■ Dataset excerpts
=== Begin Enclosure ===
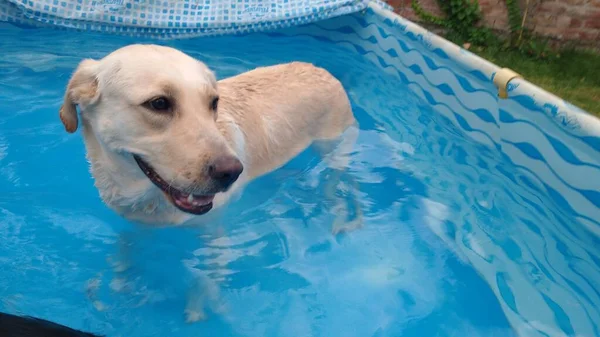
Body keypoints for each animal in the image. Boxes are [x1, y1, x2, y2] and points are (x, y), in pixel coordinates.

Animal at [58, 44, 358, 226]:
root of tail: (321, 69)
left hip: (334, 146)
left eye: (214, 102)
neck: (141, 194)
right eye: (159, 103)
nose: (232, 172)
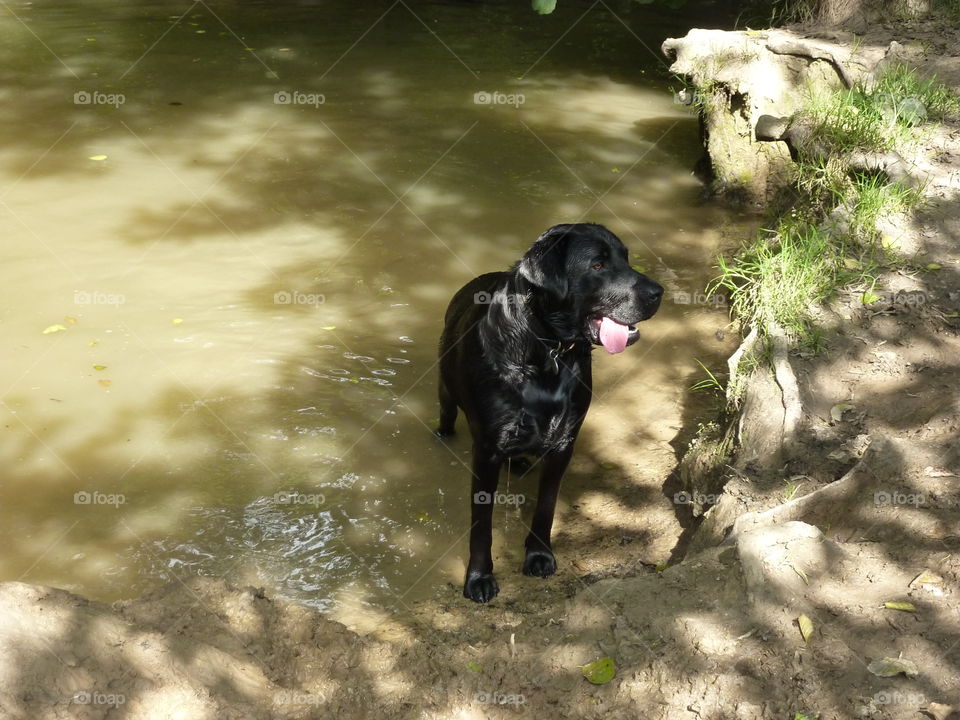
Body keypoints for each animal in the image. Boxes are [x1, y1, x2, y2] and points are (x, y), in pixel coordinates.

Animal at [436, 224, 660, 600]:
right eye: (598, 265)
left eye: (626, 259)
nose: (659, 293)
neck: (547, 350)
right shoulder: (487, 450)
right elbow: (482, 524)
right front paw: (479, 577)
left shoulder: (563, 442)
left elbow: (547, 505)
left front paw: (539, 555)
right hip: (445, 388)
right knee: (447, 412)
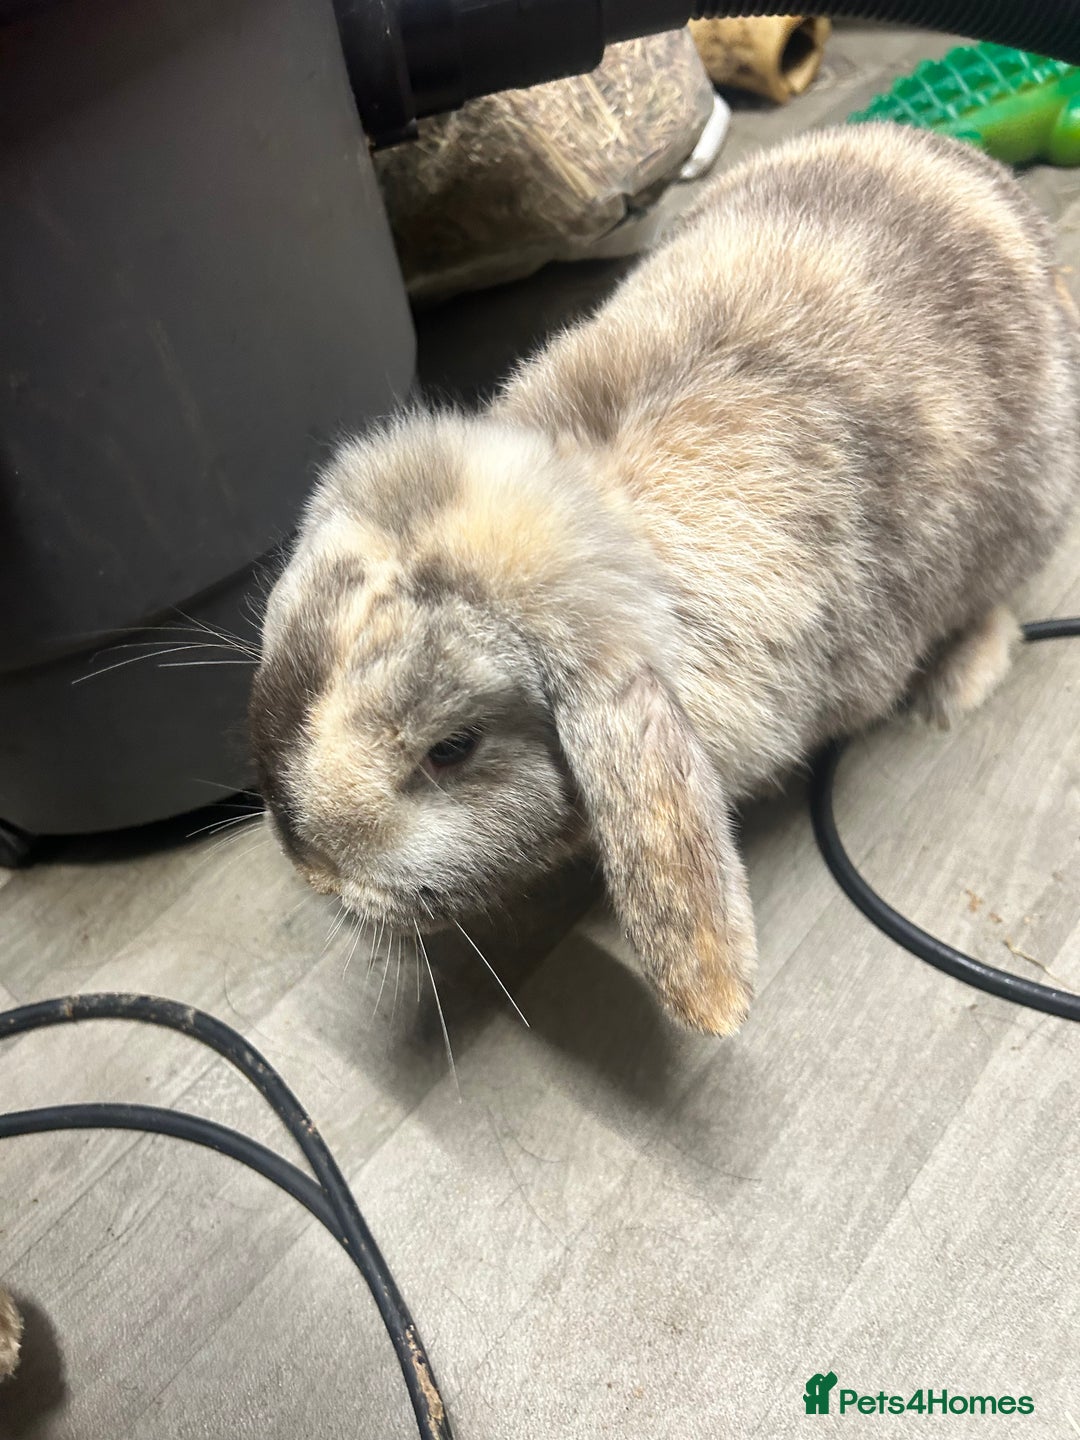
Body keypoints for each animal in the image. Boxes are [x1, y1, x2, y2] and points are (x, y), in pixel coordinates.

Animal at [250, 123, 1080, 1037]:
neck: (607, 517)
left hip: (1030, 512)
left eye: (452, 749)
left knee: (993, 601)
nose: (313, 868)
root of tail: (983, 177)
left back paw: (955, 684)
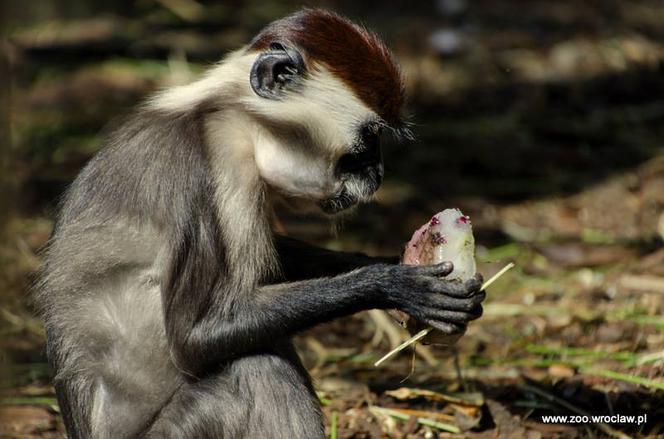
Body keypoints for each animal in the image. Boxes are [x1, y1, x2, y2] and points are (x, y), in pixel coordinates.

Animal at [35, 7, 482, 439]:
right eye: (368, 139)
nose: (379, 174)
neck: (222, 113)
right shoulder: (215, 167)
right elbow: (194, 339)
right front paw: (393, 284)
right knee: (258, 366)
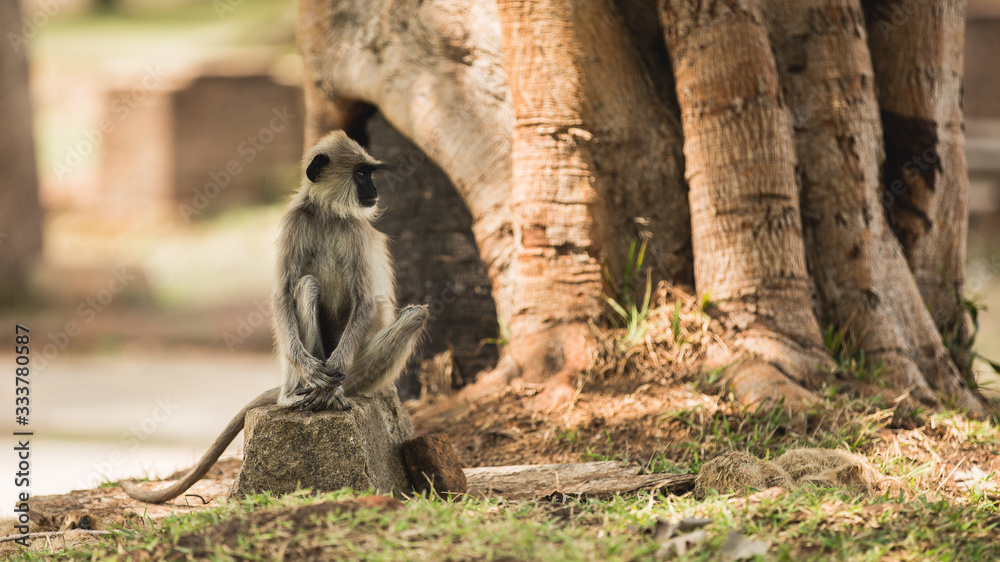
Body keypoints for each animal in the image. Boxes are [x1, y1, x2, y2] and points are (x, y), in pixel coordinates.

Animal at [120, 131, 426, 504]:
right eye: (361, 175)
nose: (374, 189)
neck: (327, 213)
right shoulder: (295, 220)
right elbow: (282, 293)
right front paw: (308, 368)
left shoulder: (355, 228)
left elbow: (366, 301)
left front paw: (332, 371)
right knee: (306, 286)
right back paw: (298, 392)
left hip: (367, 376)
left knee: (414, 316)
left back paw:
=== End Enclosure ===
■ What is required
Return only the lines from the start of the data through the line that contains "right eye: (368, 139)", please, copying them exactly and omitting all pictures.

■ Response to the exercise
Body keypoints for each animal in the image. Boxes are [x1, y1, x2, y2] and points are (x, y), in pixel coordinates.

Animal at [58, 44, 358, 226]:
root of tail: (321, 69)
left hip: (334, 146)
left eye: (214, 102)
neck: (141, 194)
right eye: (159, 103)
nose: (232, 172)
Body keypoints for each animal in the image. Boxes are [x1, y1, x2, y2] and points are (x, y), in pixel coordinates.

Animal at [436, 224, 660, 600]:
right eye: (598, 265)
left eye: (626, 259)
nose: (659, 293)
neck: (547, 350)
right shoulder: (487, 450)
right elbow: (482, 524)
right front paw: (479, 577)
left shoulder: (563, 442)
left elbow: (547, 505)
left front paw: (539, 555)
right hip: (445, 388)
right knee: (447, 412)
Body keypoints for each animal in the image. Boxes are [x1, y1, x2, y2] and points are (x, y), in pixel coordinates.

Animal at [250, 123, 1080, 1037]:
neck: (607, 517)
left hip: (1030, 512)
left eye: (452, 749)
left knee: (993, 601)
nose: (313, 868)
root of tail: (983, 177)
left back paw: (955, 684)
Body keypoints for each animal in the image. Boxes are [x1, y1, x2, y2] and points are (x, y), in pixel coordinates.

Animal at [35, 7, 482, 439]:
right eye: (368, 139)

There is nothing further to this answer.